No adequate sacramental theology can retain holy orders in the pedophile or ephebophile; God does not bless the devil. The Church does not breed pedophiles and ephebophiles, but it apparently attracts them, harbors them, protects them, and enables them to infiltrate the trust of the faithful, and then destroy that trust. This horrific and obvious impediment to reception of orders renders the sacrament automatically annulled, in a way analogous to the impediments that might make the reception of matrimony automatically annulled. An indelible mark cannot be etched into the soul of the violent, criminal sexual predator; and what makes matters worse is that he knows it, and pretends to that which is unattainable to him: holiness, service, love. There is simply no role for the niceties of the work worked (ex opere operato), or the work of the worker (ex opere operantis) here. We simply no longer know who or what is working what and why. To give sanctuary to sin and erase the face of the victims is to nourish the virulence of the malignancy.

From time to time, some people suggest that celibacy, with or without the complexities of a single sex environment, leads men to transform from normal and healthy sexual beings into predatory monsters. Celibacy arguably pertains only to those of superlative ascetic being, but does a choice for celibacy as part of an authentic sexuality committed to service to the other unencumbered by commitments to family necessarily lead to sexually poor health? Too many good and loving celibate clergy witness against that conclusion. Perhaps, then, an authentic celibacy might be part of the solution to part of the problem. Nonetheless, celibacy cannot be visited upon those who vicious predations have brought the rectory to its knees. The voraciousness of the predator laughs at the prospect of an authentic commitment to the other, whose sole purpose is to slake its thirst for violence. Nonetheless, and irrespective of the sexual orientation of one whose vocation to the priesthood is from the Spirit,  an authentic celibacy remains at least a possibility. Of course, the possibility that a true vocation moves a married man to the service of sacerdotal priesthood cannot be excluded, and the Church, in its reception of married clergy from other Christian traditions as Catholic priests, attests to this admission.
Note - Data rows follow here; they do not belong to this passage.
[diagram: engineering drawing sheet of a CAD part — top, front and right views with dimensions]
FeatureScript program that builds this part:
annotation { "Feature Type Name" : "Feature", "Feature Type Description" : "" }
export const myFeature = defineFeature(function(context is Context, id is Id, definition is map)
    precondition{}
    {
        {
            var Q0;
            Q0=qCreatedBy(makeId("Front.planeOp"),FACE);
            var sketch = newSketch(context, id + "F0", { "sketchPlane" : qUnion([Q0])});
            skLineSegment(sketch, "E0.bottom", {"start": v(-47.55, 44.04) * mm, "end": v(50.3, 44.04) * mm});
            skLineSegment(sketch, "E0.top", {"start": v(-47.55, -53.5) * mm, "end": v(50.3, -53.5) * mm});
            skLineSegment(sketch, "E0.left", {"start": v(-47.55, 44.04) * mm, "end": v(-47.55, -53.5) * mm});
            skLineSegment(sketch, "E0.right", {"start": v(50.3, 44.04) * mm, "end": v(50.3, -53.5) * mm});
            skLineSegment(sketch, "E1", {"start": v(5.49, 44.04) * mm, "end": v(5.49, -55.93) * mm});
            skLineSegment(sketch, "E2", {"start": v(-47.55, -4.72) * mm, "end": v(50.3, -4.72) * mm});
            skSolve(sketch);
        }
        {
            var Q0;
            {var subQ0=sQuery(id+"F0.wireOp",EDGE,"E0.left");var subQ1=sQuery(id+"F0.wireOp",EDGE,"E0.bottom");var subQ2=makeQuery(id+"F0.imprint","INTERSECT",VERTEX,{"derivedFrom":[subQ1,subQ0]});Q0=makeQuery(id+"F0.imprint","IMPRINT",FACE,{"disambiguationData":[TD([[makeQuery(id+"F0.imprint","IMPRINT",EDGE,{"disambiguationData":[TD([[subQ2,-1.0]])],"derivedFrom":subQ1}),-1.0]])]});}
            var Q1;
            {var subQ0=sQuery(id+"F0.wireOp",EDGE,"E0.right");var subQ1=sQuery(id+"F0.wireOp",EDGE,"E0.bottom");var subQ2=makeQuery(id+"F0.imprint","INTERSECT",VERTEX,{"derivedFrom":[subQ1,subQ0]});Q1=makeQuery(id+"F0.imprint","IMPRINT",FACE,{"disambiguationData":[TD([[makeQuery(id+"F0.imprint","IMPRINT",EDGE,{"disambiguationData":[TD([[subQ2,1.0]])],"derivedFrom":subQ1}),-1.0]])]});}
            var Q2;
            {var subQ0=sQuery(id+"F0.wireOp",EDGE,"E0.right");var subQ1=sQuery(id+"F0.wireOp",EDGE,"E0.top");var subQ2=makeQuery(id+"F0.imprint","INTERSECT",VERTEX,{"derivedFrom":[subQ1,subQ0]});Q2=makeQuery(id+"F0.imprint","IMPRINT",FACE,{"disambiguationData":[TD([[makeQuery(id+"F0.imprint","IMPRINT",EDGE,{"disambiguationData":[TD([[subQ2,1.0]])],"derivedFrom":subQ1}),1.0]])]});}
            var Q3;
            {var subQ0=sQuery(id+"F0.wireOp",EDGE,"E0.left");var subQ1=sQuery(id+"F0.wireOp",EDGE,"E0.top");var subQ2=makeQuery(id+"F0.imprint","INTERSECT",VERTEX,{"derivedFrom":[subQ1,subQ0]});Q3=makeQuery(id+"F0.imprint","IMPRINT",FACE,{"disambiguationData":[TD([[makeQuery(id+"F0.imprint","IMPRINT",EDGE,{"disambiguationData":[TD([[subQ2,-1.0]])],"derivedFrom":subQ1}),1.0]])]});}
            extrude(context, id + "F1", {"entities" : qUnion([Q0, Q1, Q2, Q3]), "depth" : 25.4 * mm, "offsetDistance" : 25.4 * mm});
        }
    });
 The delusions of sacramentality must dissolve under the work of the Spirit. And the Spirit beckons all Catholics (indeed all Christians, if not all people of good will) to act in service to the victims of the hierarchs' horrors. What is Canon Law to the face of the human other? Canon Law wilts in the face of the other, for within the face is the trace of God. The Spirit calls us to absolute solidarity with the victims of the hierarchical church.